Porosité in situ : le revers de la médaille mécanique

L’intégration de 3 % de Na₂CO₃ répond au défi majeur des ciments phosphocalciques (CPC) : leur lenteur de résorption. En générant un dégagement gazeux de CO₂, confirmé par le pic infrarouge distinct à 2349 cm⁻¹, les auteurs ont réussi à créer une architecture poreuse mimant l’os spongieux. Cependant, cette avancée structurale se paie au prix fort sur le plan biomécanique. Pour l’implantologue, la perte de stabilité primaire potentielle est flagrante : le couple de retrait chute de 71,58 ± 5,56 N/cm dans le groupe contrôle à seulement 41,37 ± 4,54 N/cm pour le groupe test.

Plus alarmant encore, le module de compression s'effondre littéralement, passant de 1248,01 ± 278,21 MPa à 195,42 ± 29,55 MPa avec l'ajout de carbonate.

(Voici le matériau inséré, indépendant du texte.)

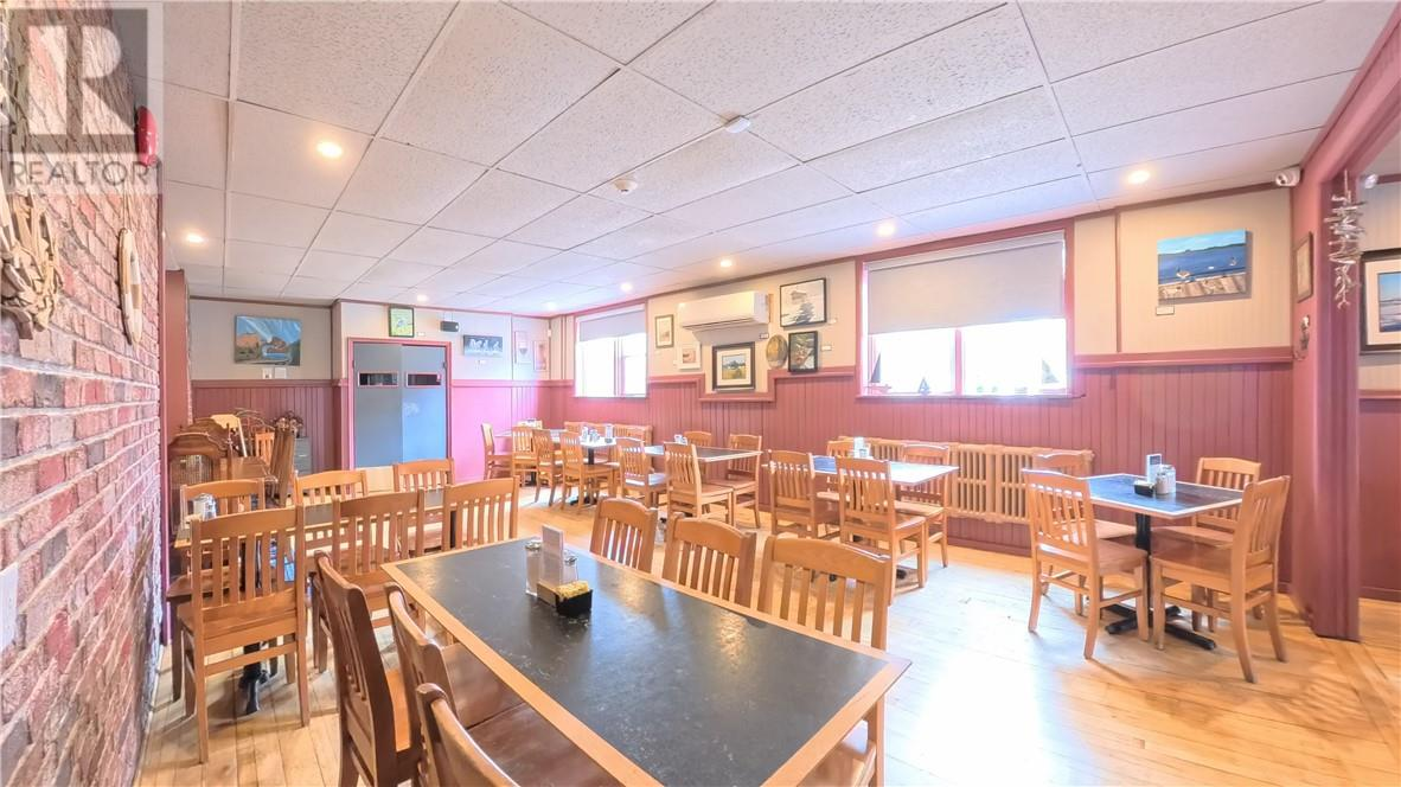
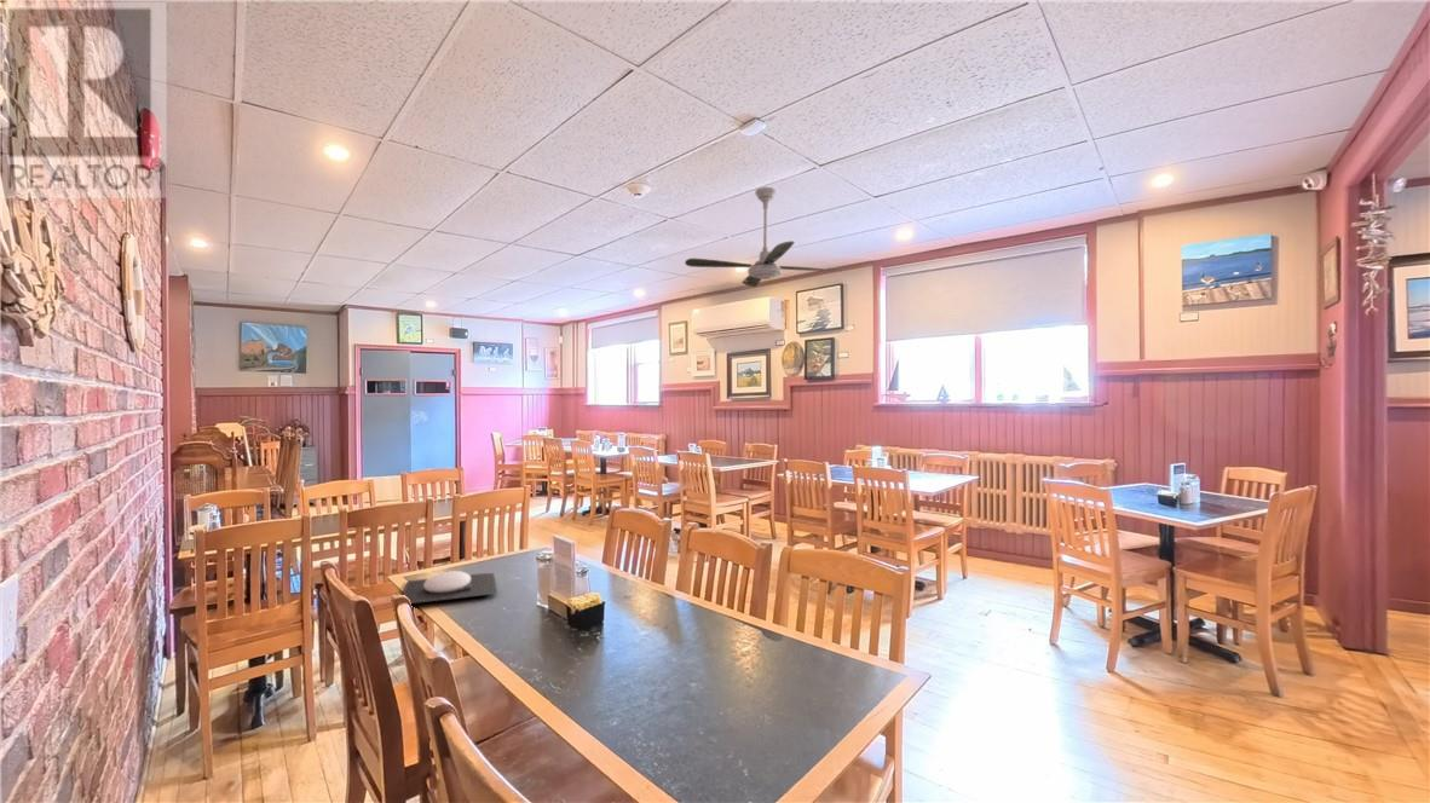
+ ceiling fan [684,186,841,288]
+ plate [402,570,497,605]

Cette fragilité accrue (dureté de 15,31 vs 2,01) pose un risque réel sous les charges occlusales physiologiques, d'autant que l'absence de ligament parodontal autour de l'implant limite l'amortissement des contraintes. Si la littérature valide l'intérêt des carbonates pour l'ostéogenèse, les résultats de cette étude montrent qu'un dosage de 3 % compromet l'intégrité structurelle du matériau.

La limite majeure de cette étude réside dans ce compromis difficile : augmenter la porosité pour accélérer le remodelage sans transformer le substitut en une structure friable. Concrètement, l'optimisation du dosage de Na₂CO₃ est impérative avant toute application clinique. Une stabilisation sous-optimale de l'implant, couplée à un matériau trop fragile, pourrait induire une résorption osseuse via la mécanosensibilité des ostéocytes plutôt que la régénération escomptée.

Bilan des performances mécaniques et structurelles

Cette étude démontre que l'incorporation de 3 % de carbonate de sodium (Na2CO3) génère efficacement une porosité in situ via la libération de CO2, mais au prix d'un affaiblissement mécanique critique. Le module de compression chute de 1248,01 MPa à 195,42 MPa, tandis que le couple de retrait de l'implant diminue de près de 42 %, passant de 71,58 N/cm à 41,37 N/cm.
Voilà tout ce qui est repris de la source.